# Hardware project source files:
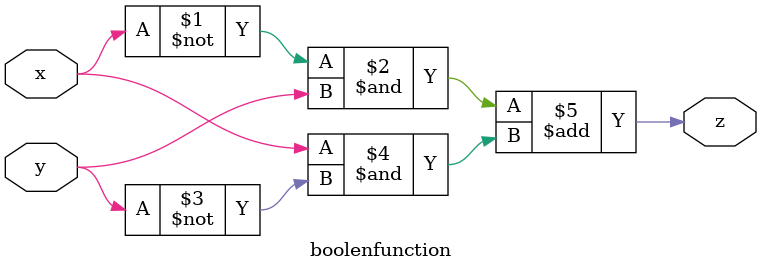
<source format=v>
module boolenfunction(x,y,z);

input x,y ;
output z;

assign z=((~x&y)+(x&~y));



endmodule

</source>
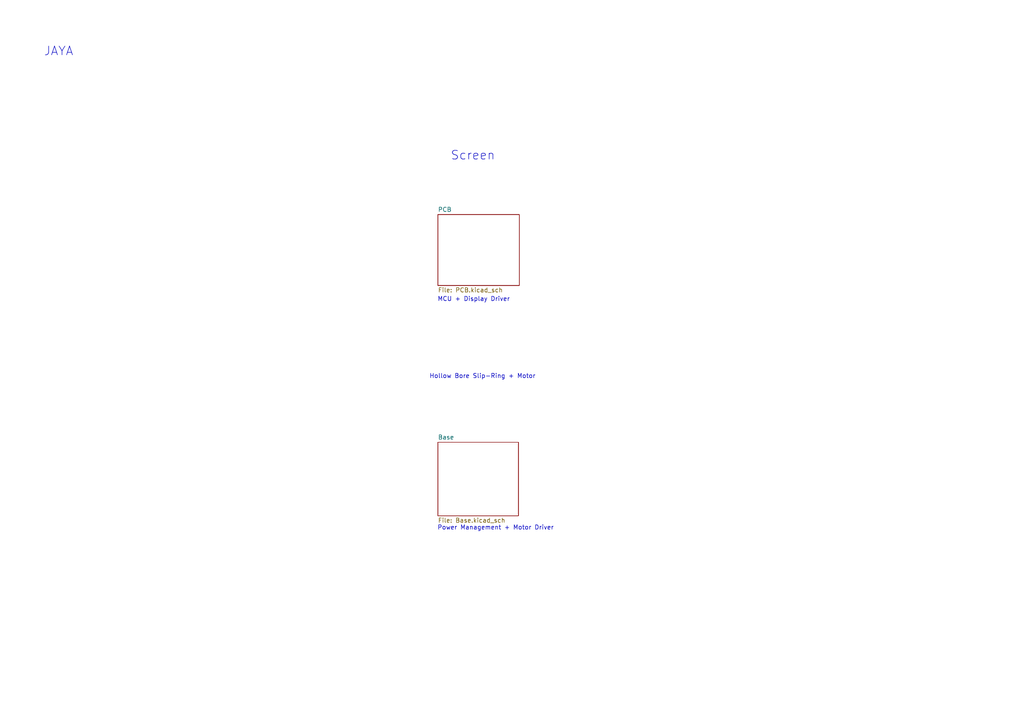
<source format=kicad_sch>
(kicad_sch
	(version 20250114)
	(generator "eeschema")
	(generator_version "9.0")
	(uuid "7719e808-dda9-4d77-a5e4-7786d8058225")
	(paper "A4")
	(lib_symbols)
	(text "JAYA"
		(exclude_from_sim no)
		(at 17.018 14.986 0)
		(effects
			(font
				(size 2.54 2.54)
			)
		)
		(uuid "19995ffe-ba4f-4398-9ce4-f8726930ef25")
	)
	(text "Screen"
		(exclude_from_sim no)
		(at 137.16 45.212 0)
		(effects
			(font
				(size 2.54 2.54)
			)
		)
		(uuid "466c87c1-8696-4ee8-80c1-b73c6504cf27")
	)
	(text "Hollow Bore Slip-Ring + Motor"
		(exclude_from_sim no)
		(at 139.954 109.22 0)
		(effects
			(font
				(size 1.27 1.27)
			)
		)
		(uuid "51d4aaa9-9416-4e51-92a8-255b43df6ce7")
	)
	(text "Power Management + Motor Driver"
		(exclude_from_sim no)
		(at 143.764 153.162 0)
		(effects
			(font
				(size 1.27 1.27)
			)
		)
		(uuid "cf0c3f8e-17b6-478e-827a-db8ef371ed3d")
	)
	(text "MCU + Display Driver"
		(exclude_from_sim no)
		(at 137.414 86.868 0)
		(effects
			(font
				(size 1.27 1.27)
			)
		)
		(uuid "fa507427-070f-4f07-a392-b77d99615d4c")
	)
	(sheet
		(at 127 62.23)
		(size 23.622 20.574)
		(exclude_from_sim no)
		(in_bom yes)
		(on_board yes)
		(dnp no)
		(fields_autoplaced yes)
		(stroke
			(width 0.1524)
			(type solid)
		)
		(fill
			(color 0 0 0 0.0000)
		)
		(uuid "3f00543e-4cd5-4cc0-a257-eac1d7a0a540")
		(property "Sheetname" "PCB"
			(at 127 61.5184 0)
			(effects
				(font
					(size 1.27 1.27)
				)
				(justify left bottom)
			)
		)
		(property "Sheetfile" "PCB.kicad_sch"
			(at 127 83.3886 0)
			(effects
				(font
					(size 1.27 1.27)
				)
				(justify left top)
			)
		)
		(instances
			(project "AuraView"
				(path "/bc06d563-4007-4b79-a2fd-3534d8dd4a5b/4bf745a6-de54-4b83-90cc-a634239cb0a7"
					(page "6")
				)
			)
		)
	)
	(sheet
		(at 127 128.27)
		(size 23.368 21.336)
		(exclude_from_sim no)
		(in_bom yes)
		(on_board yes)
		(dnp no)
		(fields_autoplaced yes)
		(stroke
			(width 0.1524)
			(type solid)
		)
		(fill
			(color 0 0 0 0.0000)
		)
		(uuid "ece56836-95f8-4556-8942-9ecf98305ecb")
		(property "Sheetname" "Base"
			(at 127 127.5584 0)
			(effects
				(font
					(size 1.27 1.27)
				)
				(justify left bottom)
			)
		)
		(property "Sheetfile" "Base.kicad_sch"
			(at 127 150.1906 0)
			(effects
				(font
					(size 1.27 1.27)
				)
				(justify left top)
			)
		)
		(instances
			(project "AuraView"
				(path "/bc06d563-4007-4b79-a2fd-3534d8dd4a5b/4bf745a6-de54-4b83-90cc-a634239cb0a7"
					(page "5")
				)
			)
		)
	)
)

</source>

# TASK GOAL:
Return all the records exactly. Skip the pictures.

# OUTPUT BELOW:
<source format=v>
module boolenfunction(x,y,z);

input x,y ;
output z;

assign z=((~x&y)+(x&~y));



endmodule

</source>
<source format=kicad_sch>
(kicad_sch
	(version 20250114)
	(generator "eeschema")
	(generator_version "9.0")
	(uuid "7719e808-dda9-4d77-a5e4-7786d8058225")
	(paper "A4")
	(lib_symbols)
	(text "JAYA"
		(exclude_from_sim no)
		(at 17.018 14.986 0)
		(effects
			(font
				(size 2.54 2.54)
			)
		)
		(uuid "19995ffe-ba4f-4398-9ce4-f8726930ef25")
	)
	(text "Screen"
		(exclude_from_sim no)
		(at 137.16 45.212 0)
		(effects
			(font
				(size 2.54 2.54)
			)
		)
		(uuid "466c87c1-8696-4ee8-80c1-b73c6504cf27")
	)
	(text "Hollow Bore Slip-Ring + Motor"
		(exclude_from_sim no)
		(at 139.954 109.22 0)
		(effects
			(font
				(size 1.27 1.27)
			)
		)
		(uuid "51d4aaa9-9416-4e51-92a8-255b43df6ce7")
	)
	(text "Power Management + Motor Driver"
		(exclude_from_sim no)
		(at 143.764 153.162 0)
		(effects
			(font
				(size 1.27 1.27)
			)
		)
		(uuid "cf0c3f8e-17b6-478e-827a-db8ef371ed3d")
	)
	(text "MCU + Display Driver"
		(exclude_from_sim no)
		(at 137.414 86.868 0)
		(effects
			(font
				(size 1.27 1.27)
			)
		)
		(uuid "fa507427-070f-4f07-a392-b77d99615d4c")
	)
	(sheet
		(at 127 62.23)
		(size 23.622 20.574)
		(exclude_from_sim no)
		(in_bom yes)
		(on_board yes)
		(dnp no)
		(fields_autoplaced yes)
		(stroke
			(width 0.1524)
			(type solid)
		)
		(fill
			(color 0 0 0 0.0000)
		)
		(uuid "3f00543e-4cd5-4cc0-a257-eac1d7a0a540")
		(property "Sheetname" "PCB"
			(at 127 61.5184 0)
			(effects
				(font
					(size 1.27 1.27)
				)
				(justify left bottom)
			)
		)
		(property "Sheetfile" "PCB.kicad_sch"
			(at 127 83.3886 0)
			(effects
				(font
					(size 1.27 1.27)
				)
				(justify left top)
			)
		)
		(instances
			(project "AuraView"
				(path "/bc06d563-4007-4b79-a2fd-3534d8dd4a5b/4bf745a6-de54-4b83-90cc-a634239cb0a7"
					(page "6")
				)
			)
		)
	)
	(sheet
		(at 127 128.27)
		(size 23.368 21.336)
		(exclude_from_sim no)
		(in_bom yes)
		(on_board yes)
		(dnp no)
		(fields_autoplaced yes)
		(stroke
			(width 0.1524)
			(type solid)
		)
		(fill
			(color 0 0 0 0.0000)
		)
		(uuid "ece56836-95f8-4556-8942-9ecf98305ecb")
		(property "Sheetname" "Base"
			(at 127 127.5584 0)
			(effects
				(font
					(size 1.27 1.27)
				)
				(justify left bottom)
			)
		)
		(property "Sheetfile" "Base.kicad_sch"
			(at 127 150.1906 0)
			(effects
				(font
					(size 1.27 1.27)
				)
				(justify left top)
			)
		)
		(instances
			(project "AuraView"
				(path "/bc06d563-4007-4b79-a2fd-3534d8dd4a5b/4bf745a6-de54-4b83-90cc-a634239cb0a7"
					(page "5")
				)
			)
		)
	)
)

</source>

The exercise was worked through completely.